• PROBLEM TO WORK ON: Wherever the string "down" appears in the records, return the line that holds it.

• INFORMATION:
+---+

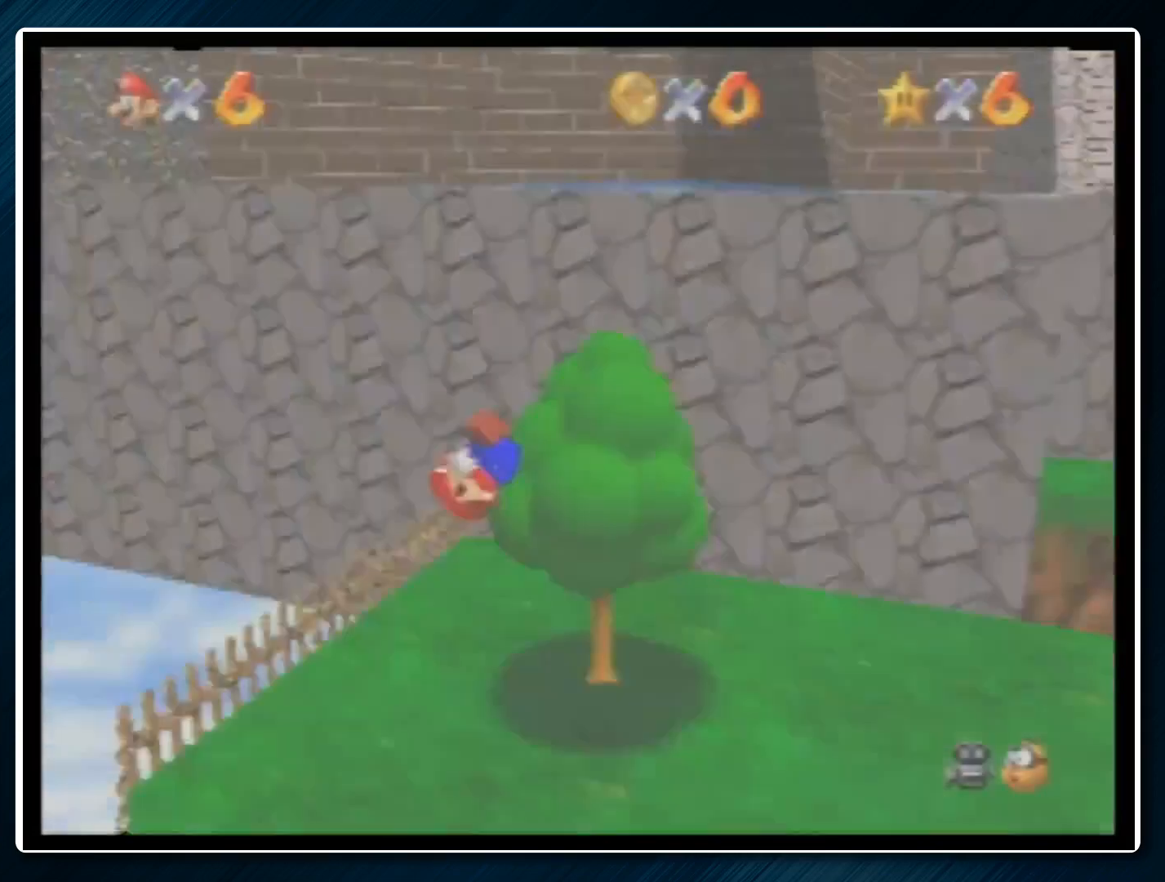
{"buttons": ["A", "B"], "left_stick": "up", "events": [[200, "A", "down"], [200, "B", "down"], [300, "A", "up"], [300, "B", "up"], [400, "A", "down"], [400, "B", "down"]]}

+---+

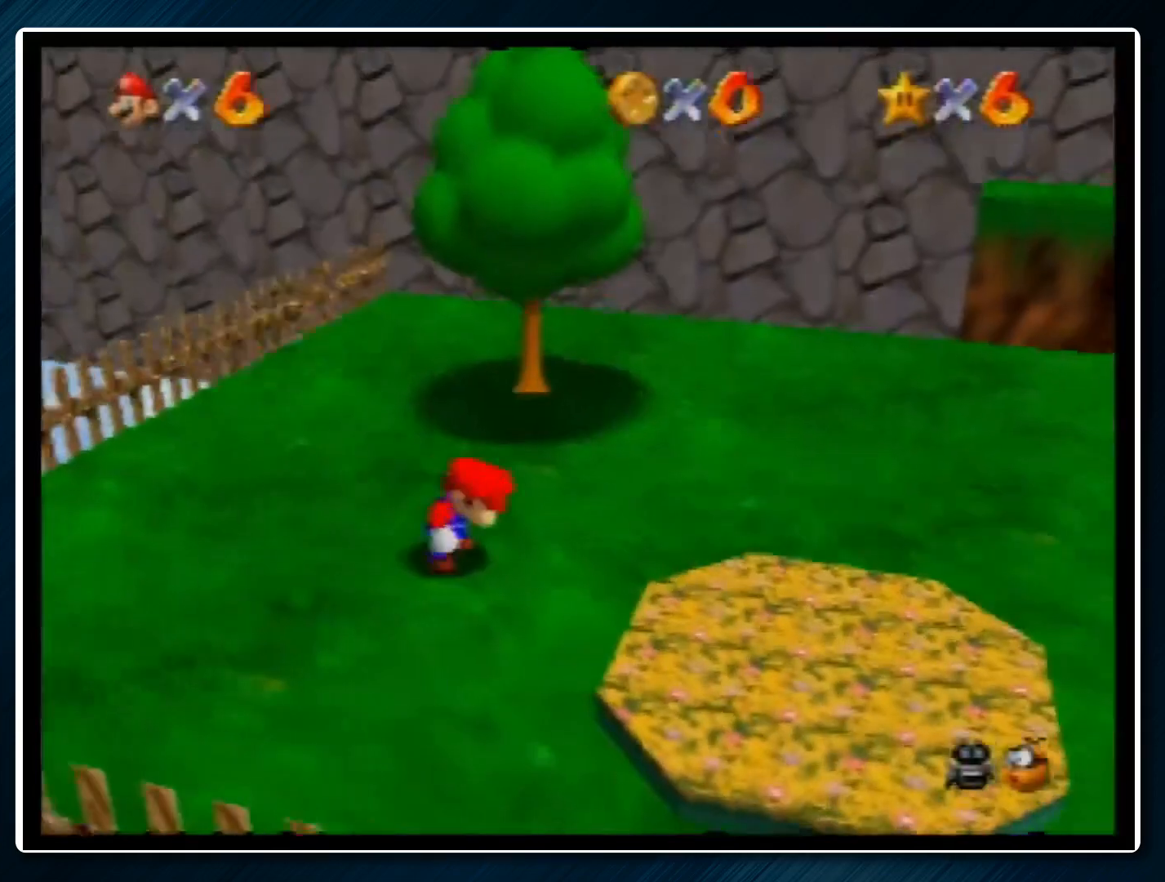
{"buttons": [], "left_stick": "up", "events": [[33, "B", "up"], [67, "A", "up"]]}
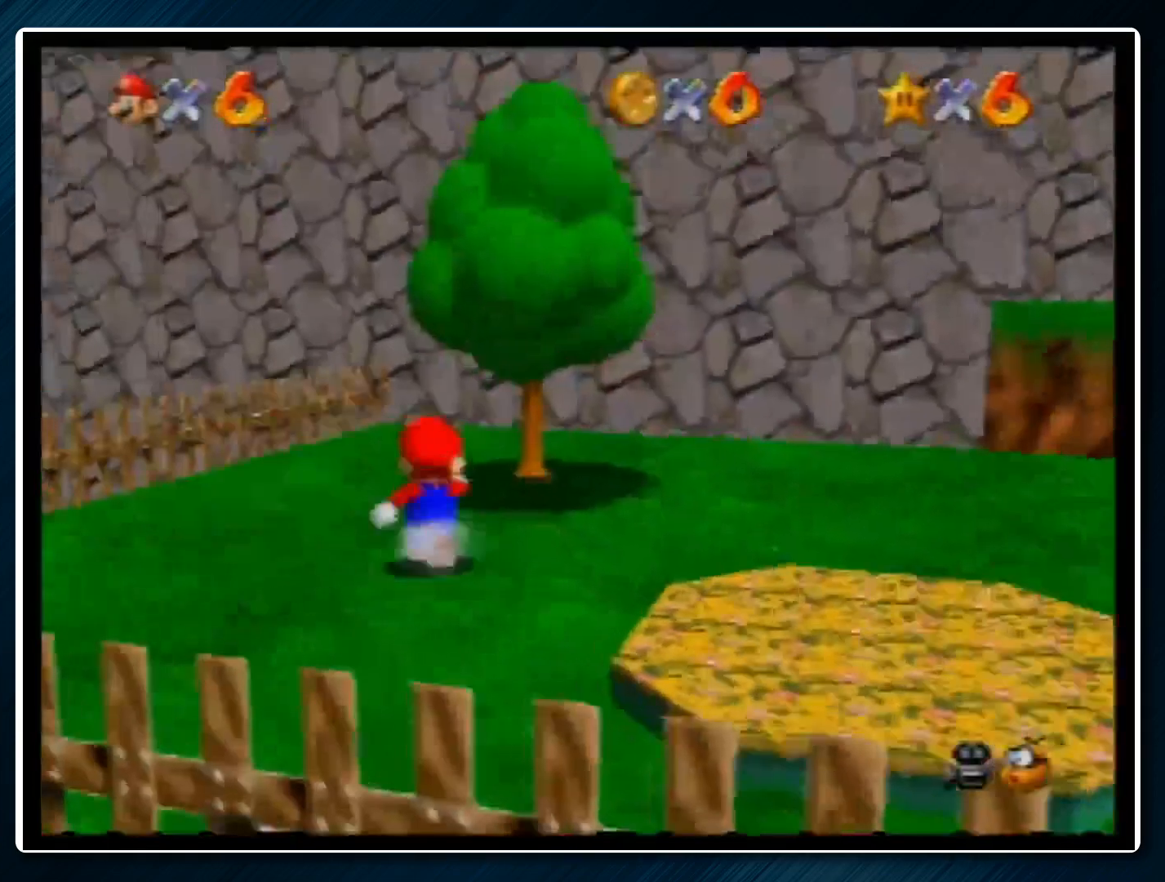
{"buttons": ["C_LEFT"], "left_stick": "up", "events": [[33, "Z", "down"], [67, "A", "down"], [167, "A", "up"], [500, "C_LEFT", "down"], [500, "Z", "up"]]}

+---+

• RESPONSE AREA:
{"buttons": ["A", "B"], "left_stick": "up", "events": [[200, "A", "down"], [200, "B", "down"], [300, "A", "up"], [300, "B", "up"], [400, "A", "down"], [400, "B", "down"]]}
{"buttons": ["C_LEFT"], "left_stick": "up", "events": [[33, "Z", "down"], [67, "A", "down"], [167, "A", "up"], [500, "C_LEFT", "down"], [500, "Z", "up"]]}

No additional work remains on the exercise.